“Remember a good name is better than fortune or fame.”
When I was in grade four it was the fad at the time to have an autograph book and to get everyone you knew (school chums, teachers, family, relatives, ie. Everybody) to write something, a verse, a poem, some advice in it together with their name and signature. Most were funny, some very silly, some predictable (Roses are red, etc), but one was different from the rest.
A special person, my father, had written “Remember a good name is better than fortune or fame.”
That line of advice has stuck with me all these years, and when thinking of what to write for this page on reputation management, it sprang instantly to mind. I assumed it was a common old saying but when I had searched in Google, there wasn’t a match, and so I dusted off my old turquoise autograph book, and found the words on page two with the words “Love Daddy” beneath.
My father who is no longer with me, kept his good name throughout his life. He was a good and honest man in a time when it wasn’t easy to ruin a man’s reputation without cause. Then the Internet arrived and everything changed.
It was much easier to keep your name “good” back before the arrival of the internet. Either you had a deservedly good reputation, or if you didn’t, back then reputation issues could fade with no digital information trail to follow you, or if the deeds had been severe, one could build a new reputation by moving to a new location and starting over. But no longer. The Internet has changed everything about reputations by making them vulnerable to anonymous slander, misinformation and mischief that can be seen – and believed – by anyone worldwide.

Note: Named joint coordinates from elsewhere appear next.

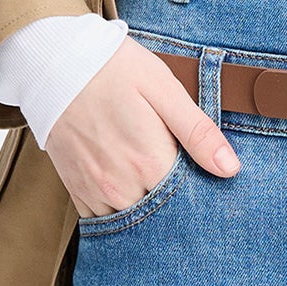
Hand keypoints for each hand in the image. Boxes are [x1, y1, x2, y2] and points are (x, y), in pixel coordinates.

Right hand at [43, 34, 237, 212]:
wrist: (56, 62)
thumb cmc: (114, 69)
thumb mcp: (164, 90)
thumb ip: (198, 133)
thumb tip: (230, 169)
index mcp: (150, 163)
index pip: (188, 202)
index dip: (201, 196)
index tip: (206, 186)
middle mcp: (121, 186)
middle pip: (161, 217)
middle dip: (175, 209)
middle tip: (181, 186)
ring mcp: (96, 191)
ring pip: (131, 223)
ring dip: (146, 213)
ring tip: (154, 189)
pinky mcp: (76, 189)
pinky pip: (102, 220)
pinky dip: (119, 213)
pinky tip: (129, 193)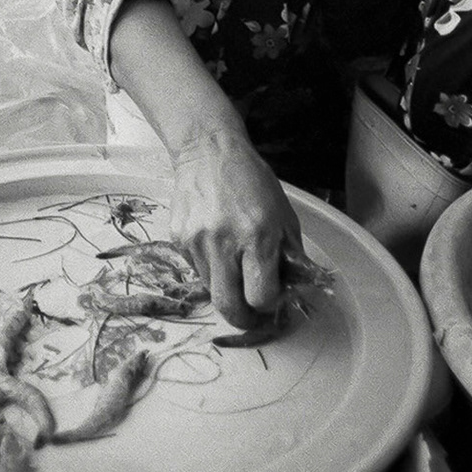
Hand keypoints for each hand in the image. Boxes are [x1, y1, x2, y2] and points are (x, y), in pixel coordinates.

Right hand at [168, 128, 300, 327]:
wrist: (208, 152)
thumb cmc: (253, 182)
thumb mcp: (284, 216)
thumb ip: (291, 257)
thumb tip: (293, 291)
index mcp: (256, 236)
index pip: (261, 297)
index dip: (269, 305)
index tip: (272, 299)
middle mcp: (223, 243)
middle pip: (229, 308)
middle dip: (244, 319)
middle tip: (252, 313)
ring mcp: (196, 242)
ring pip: (211, 291)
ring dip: (227, 289)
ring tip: (236, 266)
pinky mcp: (178, 240)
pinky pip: (196, 270)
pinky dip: (211, 269)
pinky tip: (218, 245)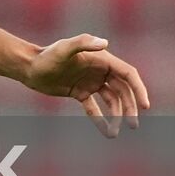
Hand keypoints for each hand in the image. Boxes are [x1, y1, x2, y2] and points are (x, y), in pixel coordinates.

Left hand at [22, 34, 150, 137]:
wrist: (29, 66)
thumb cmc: (46, 56)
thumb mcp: (63, 48)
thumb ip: (83, 43)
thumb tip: (105, 43)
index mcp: (101, 59)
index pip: (128, 74)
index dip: (139, 89)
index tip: (145, 105)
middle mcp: (99, 70)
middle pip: (123, 90)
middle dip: (130, 107)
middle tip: (134, 124)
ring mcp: (90, 82)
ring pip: (112, 100)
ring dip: (117, 115)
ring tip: (116, 131)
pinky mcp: (80, 92)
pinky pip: (95, 108)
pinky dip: (102, 119)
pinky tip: (107, 132)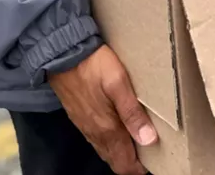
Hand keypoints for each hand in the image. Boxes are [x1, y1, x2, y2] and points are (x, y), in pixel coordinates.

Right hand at [48, 45, 156, 174]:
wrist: (61, 52)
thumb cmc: (94, 65)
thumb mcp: (118, 83)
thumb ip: (132, 112)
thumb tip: (149, 140)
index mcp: (106, 129)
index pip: (124, 163)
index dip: (138, 168)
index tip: (153, 163)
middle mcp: (94, 133)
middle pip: (114, 160)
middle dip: (130, 163)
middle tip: (147, 155)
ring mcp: (84, 125)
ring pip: (104, 150)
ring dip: (119, 153)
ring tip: (135, 143)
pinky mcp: (78, 116)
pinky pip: (96, 139)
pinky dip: (109, 143)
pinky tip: (116, 131)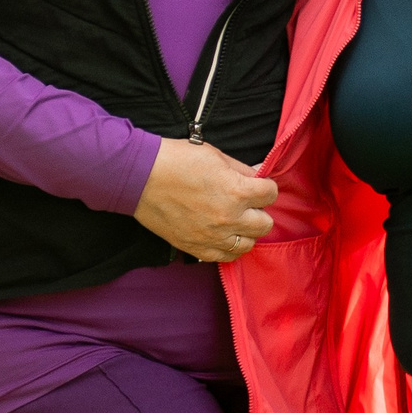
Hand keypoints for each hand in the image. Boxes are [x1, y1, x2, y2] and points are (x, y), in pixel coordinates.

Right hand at [134, 136, 276, 261]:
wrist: (140, 177)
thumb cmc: (176, 160)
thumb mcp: (215, 155)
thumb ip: (241, 169)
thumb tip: (259, 174)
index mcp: (236, 191)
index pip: (271, 194)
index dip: (265, 186)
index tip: (257, 185)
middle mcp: (228, 218)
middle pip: (265, 224)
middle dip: (259, 211)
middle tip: (247, 203)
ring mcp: (213, 237)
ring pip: (248, 245)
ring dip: (246, 231)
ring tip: (235, 220)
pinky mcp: (196, 249)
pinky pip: (226, 257)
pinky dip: (228, 247)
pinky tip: (222, 234)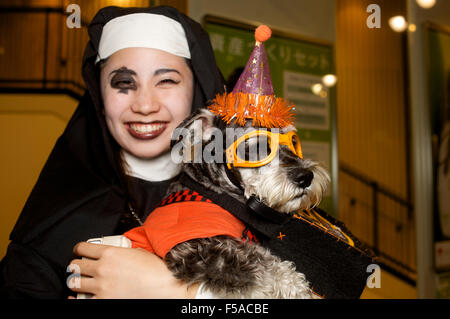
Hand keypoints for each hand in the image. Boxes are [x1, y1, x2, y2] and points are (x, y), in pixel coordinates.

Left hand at [68, 242, 198, 298]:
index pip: (83, 248)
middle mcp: (102, 268)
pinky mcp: (104, 300)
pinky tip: (75, 296)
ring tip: (79, 281)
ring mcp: (101, 286)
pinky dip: (75, 298)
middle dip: (76, 266)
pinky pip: (80, 300)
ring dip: (75, 281)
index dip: (79, 249)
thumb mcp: (136, 252)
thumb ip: (120, 251)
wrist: (162, 285)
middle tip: (79, 267)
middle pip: (75, 266)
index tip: (79, 252)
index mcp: (110, 253)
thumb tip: (114, 253)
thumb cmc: (154, 270)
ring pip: (74, 282)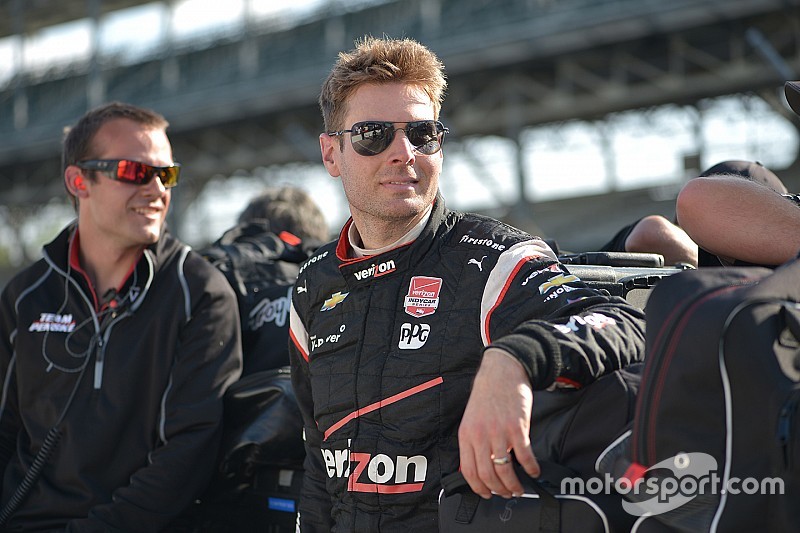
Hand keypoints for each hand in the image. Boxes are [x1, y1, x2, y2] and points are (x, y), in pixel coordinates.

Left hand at [458, 348, 539, 498]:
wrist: (502, 371)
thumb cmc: (487, 394)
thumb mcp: (471, 419)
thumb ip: (473, 441)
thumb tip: (477, 466)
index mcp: (466, 435)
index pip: (468, 470)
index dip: (478, 487)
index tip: (486, 494)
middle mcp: (481, 436)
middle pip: (487, 474)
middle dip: (498, 490)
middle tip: (506, 493)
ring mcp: (499, 432)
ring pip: (505, 470)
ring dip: (513, 485)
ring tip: (519, 488)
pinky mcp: (517, 427)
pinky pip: (525, 455)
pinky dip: (531, 468)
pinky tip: (534, 471)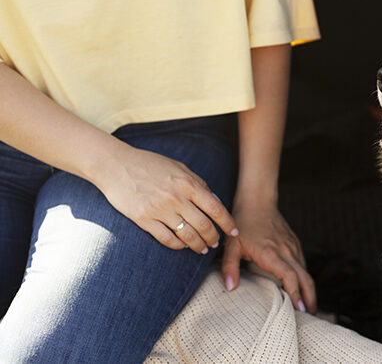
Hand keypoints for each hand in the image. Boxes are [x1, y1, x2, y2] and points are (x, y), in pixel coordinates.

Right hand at [96, 146, 237, 253]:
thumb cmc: (150, 165)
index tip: (233, 231)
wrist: (116, 166)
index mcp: (188, 184)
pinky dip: (178, 245)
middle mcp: (176, 198)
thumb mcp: (179, 168)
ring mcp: (160, 210)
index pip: (215, 208)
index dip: (227, 223)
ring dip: (198, 245)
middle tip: (215, 243)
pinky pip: (167, 239)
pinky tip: (182, 245)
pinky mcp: (144, 219)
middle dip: (213, 237)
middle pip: (203, 225)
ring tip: (202, 248)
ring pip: (187, 235)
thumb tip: (216, 201)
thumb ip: (198, 183)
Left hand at [221, 202, 316, 313]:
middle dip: (309, 298)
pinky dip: (305, 278)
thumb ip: (230, 266)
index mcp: (271, 253)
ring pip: (306, 272)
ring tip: (307, 307)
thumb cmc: (243, 223)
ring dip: (309, 290)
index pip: (289, 276)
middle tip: (309, 316)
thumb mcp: (231, 244)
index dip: (295, 293)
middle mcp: (286, 251)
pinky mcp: (295, 244)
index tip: (297, 309)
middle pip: (305, 278)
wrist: (258, 201)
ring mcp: (293, 247)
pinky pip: (303, 264)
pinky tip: (302, 288)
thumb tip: (230, 287)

Some people or organizations get a bad reputation for a reason; some for no reason at all just because a disgruntled employee, a competitor, an ex-girlfriend/boyfriend, or a jealous stranger decides to cause trouble because they can – and they can do it anonymously or under a different identity.
If this happens to you, or your business, it can make you feel vulnerable, angry, even defenseless against the false claims. But there is a defense – a methodology that can work to repair your online reputation.

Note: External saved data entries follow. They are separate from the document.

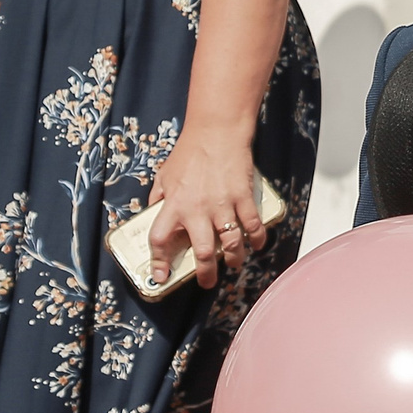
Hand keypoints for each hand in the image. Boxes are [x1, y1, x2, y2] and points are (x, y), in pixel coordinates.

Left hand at [147, 124, 265, 290]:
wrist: (217, 131)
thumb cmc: (190, 151)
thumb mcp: (165, 173)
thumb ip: (159, 196)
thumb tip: (154, 211)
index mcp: (174, 204)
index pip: (160, 239)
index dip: (159, 261)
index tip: (160, 275)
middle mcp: (198, 209)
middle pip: (203, 254)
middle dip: (207, 274)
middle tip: (208, 282)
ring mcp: (223, 205)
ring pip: (231, 245)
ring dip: (235, 260)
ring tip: (234, 264)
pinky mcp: (243, 197)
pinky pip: (253, 226)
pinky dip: (257, 239)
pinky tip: (257, 244)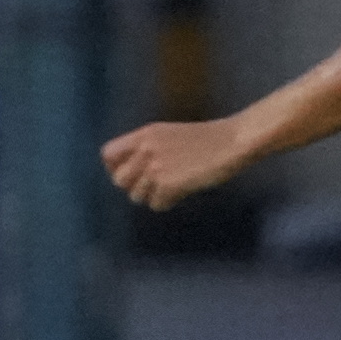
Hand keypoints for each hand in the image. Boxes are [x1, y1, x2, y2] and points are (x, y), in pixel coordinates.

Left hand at [101, 116, 251, 210]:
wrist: (232, 141)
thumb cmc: (206, 139)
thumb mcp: (168, 134)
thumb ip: (147, 147)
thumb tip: (132, 169)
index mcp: (144, 134)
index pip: (108, 154)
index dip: (115, 168)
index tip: (130, 175)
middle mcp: (145, 149)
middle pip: (119, 180)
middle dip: (133, 187)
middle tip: (152, 187)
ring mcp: (156, 167)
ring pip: (136, 196)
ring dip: (152, 196)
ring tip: (170, 188)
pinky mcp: (169, 184)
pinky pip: (155, 205)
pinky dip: (167, 203)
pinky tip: (180, 193)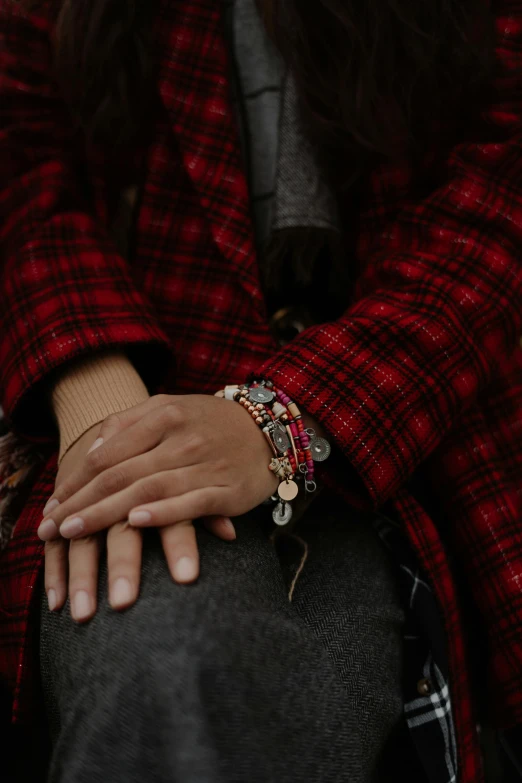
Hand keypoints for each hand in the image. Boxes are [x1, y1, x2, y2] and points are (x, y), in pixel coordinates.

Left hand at [44, 407, 237, 621]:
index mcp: (164, 416)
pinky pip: (190, 503)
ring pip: (147, 491)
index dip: (75, 481)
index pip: (108, 453)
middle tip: (50, 528)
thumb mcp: (169, 407)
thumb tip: (92, 450)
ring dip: (107, 514)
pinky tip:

The approach varies depending on the severity of the damage, the type and number of perpetrators, and the locations of the offending content. It involves contacting the sites with the offending content to get it removed; countering negative posts in forums and blogs. And in cases where problem sites refuse to remove the content, it requires optimizing existing pages and/or creating new optimized pages that rank well and “push” the bad pages further down and off the top search results.